Deutsch Intern
    Light-Induced Dynamics in Molecular Aggregates (2012-2019)

    Project 1

    Synthesis, complexation Properties, and Hierarchical Organisation of Makrozyclic Assemblies of Perylene Bisimide Dyes

    Project leader:

    Frank Würthner
    Institut für Organische Chemie
    Julius-Maximilians-Universität Würzburg
    Am Hubland, 97074 Würzburg

    Phone: +49 931 31-85340
    E-Mail: wuerthner@chemie.uni-wuerzburg.de

    URL: https://www.chemie.uni-wuerzburg.de/oc/lehrstuehlearbeitskreise/wuerthner/

    Based on the synthetic methods that we developed in the first funding period for the synthesis of perylene bisimide macrocycles (dimers up to nonamers) the second funding period is focused on the utilization of such macrocycles as supramolecular hosts for the complexation of functional guest molecules (aromatics, dyes, fullerenes, catalysts) as well as the self-assembly of macrocycles in solution and on surfaces into larger supramolecular assemblies. Within the family of supramolecular hosts we are most interested in perylene bisimide cyclophanes whose cavity size and shape can be tailored for the complexation of larger aromatic guest molecules.

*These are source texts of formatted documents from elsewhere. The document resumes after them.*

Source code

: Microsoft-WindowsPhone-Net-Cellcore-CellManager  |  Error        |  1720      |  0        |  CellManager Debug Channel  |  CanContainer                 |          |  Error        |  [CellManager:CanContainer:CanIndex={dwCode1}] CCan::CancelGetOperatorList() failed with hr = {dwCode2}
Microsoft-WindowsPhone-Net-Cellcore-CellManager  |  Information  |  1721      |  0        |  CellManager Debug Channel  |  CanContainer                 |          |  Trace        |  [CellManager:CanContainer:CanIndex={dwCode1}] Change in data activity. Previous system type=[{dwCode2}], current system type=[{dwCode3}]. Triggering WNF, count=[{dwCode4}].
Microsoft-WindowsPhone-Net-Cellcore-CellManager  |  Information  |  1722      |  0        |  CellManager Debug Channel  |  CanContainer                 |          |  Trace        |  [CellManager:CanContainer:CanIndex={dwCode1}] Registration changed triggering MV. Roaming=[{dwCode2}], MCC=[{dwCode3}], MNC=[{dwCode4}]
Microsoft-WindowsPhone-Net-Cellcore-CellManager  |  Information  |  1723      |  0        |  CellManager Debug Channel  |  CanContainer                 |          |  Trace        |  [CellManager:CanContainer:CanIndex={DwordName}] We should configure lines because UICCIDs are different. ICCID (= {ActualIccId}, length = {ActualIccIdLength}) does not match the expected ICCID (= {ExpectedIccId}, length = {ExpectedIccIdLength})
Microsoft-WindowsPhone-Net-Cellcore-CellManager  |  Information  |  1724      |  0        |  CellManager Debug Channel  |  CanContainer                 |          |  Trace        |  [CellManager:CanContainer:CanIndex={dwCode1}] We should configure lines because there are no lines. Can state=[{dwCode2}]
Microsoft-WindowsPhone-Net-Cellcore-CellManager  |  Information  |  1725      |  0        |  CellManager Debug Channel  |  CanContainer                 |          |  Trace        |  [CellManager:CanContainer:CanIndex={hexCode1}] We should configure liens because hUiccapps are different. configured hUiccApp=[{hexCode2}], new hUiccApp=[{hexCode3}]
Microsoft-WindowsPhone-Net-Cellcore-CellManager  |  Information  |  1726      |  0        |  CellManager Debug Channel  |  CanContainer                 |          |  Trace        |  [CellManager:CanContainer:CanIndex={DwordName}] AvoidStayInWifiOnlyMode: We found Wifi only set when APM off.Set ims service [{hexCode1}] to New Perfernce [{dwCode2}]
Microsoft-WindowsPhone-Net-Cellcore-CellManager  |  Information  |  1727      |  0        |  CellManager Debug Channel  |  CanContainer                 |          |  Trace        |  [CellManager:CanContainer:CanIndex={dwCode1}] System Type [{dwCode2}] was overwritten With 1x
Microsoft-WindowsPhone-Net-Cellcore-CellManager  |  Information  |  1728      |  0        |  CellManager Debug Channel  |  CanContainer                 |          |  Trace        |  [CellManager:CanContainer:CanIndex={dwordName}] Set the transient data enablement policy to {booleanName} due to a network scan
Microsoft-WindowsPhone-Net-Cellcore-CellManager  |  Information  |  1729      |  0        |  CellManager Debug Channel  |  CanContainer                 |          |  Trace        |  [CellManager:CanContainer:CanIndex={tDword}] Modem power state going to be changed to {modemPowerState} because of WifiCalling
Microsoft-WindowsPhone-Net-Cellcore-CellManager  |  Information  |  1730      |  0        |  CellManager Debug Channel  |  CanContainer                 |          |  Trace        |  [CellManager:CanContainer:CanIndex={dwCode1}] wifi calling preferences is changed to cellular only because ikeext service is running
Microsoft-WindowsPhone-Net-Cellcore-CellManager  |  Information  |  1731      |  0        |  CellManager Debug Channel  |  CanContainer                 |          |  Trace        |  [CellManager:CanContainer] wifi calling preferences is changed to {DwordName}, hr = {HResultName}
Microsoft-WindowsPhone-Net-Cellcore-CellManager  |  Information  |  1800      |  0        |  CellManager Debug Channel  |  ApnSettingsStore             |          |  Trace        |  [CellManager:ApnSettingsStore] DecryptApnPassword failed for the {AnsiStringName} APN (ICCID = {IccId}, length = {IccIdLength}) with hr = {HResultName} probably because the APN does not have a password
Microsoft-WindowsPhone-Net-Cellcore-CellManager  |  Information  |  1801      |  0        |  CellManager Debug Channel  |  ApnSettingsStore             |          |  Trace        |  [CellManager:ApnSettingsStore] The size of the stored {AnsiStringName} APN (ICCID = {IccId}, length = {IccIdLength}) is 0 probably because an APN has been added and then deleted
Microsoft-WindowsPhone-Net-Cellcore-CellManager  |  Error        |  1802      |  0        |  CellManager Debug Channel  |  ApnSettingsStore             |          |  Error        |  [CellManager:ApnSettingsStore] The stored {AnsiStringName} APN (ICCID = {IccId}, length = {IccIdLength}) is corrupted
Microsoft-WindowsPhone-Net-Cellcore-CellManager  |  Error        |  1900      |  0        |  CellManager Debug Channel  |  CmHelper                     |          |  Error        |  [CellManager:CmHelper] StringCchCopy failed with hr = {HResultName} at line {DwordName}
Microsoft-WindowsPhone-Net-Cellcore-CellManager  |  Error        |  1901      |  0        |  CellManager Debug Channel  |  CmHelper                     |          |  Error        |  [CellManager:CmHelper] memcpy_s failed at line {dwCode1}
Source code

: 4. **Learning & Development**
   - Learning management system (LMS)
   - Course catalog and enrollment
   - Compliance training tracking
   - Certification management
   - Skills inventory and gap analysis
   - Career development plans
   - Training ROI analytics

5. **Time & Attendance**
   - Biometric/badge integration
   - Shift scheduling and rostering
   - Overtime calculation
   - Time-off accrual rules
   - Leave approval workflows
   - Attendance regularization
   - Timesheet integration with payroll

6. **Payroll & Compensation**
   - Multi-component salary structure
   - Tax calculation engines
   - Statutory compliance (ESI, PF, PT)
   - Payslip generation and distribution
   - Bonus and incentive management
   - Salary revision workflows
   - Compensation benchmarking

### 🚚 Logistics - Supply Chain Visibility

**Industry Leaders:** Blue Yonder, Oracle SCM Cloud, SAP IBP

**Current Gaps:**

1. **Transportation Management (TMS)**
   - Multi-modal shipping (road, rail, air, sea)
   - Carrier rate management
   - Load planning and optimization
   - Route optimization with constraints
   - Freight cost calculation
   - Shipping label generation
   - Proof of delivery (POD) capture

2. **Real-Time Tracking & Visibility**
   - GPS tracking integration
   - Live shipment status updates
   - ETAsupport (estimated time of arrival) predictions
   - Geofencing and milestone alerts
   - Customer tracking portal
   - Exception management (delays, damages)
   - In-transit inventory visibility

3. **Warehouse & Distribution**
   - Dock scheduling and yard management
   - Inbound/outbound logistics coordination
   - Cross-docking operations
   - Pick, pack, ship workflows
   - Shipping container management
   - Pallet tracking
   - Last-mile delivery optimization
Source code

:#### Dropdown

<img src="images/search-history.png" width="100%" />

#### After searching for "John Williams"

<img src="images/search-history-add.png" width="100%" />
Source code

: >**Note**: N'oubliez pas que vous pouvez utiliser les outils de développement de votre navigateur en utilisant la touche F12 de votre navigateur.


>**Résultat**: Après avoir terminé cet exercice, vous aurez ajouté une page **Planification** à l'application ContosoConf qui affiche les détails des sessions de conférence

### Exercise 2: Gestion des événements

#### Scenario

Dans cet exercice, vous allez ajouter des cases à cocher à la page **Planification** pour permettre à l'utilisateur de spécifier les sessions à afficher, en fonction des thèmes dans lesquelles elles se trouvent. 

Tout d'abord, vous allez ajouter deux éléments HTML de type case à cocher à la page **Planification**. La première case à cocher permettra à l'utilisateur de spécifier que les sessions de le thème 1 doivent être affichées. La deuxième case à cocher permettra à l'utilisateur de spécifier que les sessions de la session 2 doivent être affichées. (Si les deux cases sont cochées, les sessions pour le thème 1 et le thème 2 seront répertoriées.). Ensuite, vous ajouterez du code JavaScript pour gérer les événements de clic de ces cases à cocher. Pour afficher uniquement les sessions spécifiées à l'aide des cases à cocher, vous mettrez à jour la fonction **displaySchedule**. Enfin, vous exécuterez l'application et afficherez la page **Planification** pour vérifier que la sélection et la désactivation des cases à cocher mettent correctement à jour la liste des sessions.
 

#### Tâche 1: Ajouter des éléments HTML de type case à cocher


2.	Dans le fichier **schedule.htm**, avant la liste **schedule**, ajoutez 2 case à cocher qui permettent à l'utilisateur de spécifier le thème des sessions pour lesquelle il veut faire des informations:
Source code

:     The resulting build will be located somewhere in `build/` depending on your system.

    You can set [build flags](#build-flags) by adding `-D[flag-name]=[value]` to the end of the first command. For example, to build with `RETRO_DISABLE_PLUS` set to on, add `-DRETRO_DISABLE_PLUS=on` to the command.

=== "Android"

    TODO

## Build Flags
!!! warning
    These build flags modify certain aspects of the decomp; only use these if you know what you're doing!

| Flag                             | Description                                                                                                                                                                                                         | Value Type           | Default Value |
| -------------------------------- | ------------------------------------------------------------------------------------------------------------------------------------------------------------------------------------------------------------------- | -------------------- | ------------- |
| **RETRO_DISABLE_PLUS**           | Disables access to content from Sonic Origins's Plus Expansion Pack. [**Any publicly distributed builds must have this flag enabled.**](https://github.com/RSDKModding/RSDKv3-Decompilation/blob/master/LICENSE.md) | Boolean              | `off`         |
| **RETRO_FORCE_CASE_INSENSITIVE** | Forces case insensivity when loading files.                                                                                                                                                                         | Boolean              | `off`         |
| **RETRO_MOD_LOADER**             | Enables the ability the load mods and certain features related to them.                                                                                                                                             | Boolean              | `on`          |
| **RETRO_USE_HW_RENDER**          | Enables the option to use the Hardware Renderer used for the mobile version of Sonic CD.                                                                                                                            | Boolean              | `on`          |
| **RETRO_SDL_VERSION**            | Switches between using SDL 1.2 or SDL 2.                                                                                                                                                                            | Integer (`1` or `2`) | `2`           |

Particularly interesting guest molecules are alkaloids (sensor applications) and catalysts. The former shall induce CD effects in the perylene bisimides of the macrocyclic hosts, the latter shall - just opposite - afford enantioselectivity due to the utilization of a chiral cyclophane environment. As larger host molecules we will employ in particular trimeric macrocycles and metallosupramolecular tetrahedra. By the synthesis of planar macrocycles (i.e. without bulky groups) we intend to obtain tubular aggregates by self-assembly. The interior of these tubes will be filled with electron rich guest molecules for photovoltaic applications. To control self-assembly processes of these molecules we will equip them furthermore with exoreceptors for the coordination of metal ions to enable two- and three-dimensional self-assembly into highly porous structures which may be amorphous or crystalline. These structures will expand the currently known ones in the area of metal-organic frameworks (MOFs).